Alkasim Abdulkadir, Abuja: On July 9, the Nigeria military in Maiduguri, Borno State, handed over 184 child soldiers arrested while fighting on the side of insurgents to the United Nations. The Theatre Commander, Operational Lafiya Dole, Major General Nicholas Rogers, oversaw the hand over at a brief ceremony held at the Maimalari Barracks of the 7 Division in Maiduguri. In the last nine years of the conflict in North-east Nigeria, thousands of underage children have been coerced into fighting with the insurgents with many of them ending up as casualties. According to the United Nations Children Fund (UNICEF), more than 2000 children were engaged by Boko Haram in 2016 alone. Between January 2013 and December 2016, Boko Haram maimed, killed or used as child soldiers 12,850 children, the agency said. An estimated 2000 children have so far been released by the Nigerian Army to the Borno State Government and UNICEF.
Ibrahim Cesay, the UNICEF senior child protection specialist who represented the UN humanitarian coordinator, Edward Kallon, disclosed that there are currently about 7,000 children in the agency’s reintegration programme. Major General Rogers, while handing over the 184 former child soldiers to the Borno State Government and UNICEF, said the children were rescued in various military operations around the North-east. He said the handover of the children was in line with the directive of the Chief of Army Staff, Lt. Gen. Tukur Buratai, on the treatment of arrested insurgents in accordance with international humanitarian laws concerning, arrest, interrogation and rehabilitation of suspects. He reiterated the commitment of the Nigerian Army and Nigeria as a country to protect the rights of children affected by armed conflicts in all ramifications, an expression of which was directive by the Chief of Army Staff to release the 184 children who have been in military custody.
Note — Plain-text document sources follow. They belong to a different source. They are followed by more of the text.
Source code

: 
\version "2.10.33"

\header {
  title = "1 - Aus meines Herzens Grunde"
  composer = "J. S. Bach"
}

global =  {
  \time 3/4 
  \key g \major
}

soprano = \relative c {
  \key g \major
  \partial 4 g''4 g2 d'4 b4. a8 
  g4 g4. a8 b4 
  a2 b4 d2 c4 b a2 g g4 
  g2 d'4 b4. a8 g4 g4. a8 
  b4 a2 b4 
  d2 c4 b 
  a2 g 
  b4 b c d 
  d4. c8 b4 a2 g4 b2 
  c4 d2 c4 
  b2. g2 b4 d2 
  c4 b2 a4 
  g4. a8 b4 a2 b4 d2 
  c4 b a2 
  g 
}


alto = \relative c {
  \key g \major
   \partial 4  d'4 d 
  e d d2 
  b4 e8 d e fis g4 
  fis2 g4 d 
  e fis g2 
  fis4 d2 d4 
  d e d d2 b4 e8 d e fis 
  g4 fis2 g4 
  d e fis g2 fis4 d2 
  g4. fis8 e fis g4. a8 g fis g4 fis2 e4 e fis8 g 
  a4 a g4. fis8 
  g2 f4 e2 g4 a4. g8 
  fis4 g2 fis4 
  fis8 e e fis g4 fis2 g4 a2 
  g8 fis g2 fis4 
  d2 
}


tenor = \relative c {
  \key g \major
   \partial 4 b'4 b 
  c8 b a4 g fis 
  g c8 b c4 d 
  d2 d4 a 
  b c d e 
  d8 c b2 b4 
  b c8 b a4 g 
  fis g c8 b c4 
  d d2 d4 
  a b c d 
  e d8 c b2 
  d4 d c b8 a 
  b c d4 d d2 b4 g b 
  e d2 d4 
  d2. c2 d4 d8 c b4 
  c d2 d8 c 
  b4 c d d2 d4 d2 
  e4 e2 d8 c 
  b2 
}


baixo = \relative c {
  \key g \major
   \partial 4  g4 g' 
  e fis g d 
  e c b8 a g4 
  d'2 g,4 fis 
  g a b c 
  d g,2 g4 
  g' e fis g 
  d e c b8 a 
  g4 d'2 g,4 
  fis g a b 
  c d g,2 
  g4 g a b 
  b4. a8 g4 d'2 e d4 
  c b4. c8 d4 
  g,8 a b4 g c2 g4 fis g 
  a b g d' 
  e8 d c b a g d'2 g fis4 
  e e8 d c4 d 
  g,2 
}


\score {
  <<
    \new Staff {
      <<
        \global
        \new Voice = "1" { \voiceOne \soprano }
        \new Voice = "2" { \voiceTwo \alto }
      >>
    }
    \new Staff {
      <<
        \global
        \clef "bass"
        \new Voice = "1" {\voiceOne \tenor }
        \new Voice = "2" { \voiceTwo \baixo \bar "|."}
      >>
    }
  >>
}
Said the Theatre Commander, “The Chief of Army Staff wants the Nigerian Army to collaborate with all relevant stakeholders and support in the areas of conflict, particularly in working closely with the UNICEF in handling over children affected by the armed conflict in the northeast. It is hoped that all these released children will be given a comprehensive and all-encompassing physical and psycho-social support they need before their reintegration into the larger society”.
The representative of the Borno State Government, Fanta Babashehu, who is the Commissioner for Women Affairs, thanked the Nigerian Army for rescuing the vulnerable children. She said that the state government will admit all the children into the state rehabilitation centre manned by UNICEF, where they will be given all the support and care required to rehabilitate them and reunite them with their families.
In an earlier statement, the UNICEF Representative in Nigeria, Muhammad Fall, said that the “eight girls and 175 boys are first and foremost victims of the ongoing conflict and their release is an important step on their long road to recovery.” He commended the military and the authorities, for handing over the children, an action which he described as “a clear commitment to better protect children affected by the ongoing conflict.” He said after having been held in administrative custody, the children will receive medical attention and psycho-social support before the process of reuniting them with their families and reintegrating them into society begins.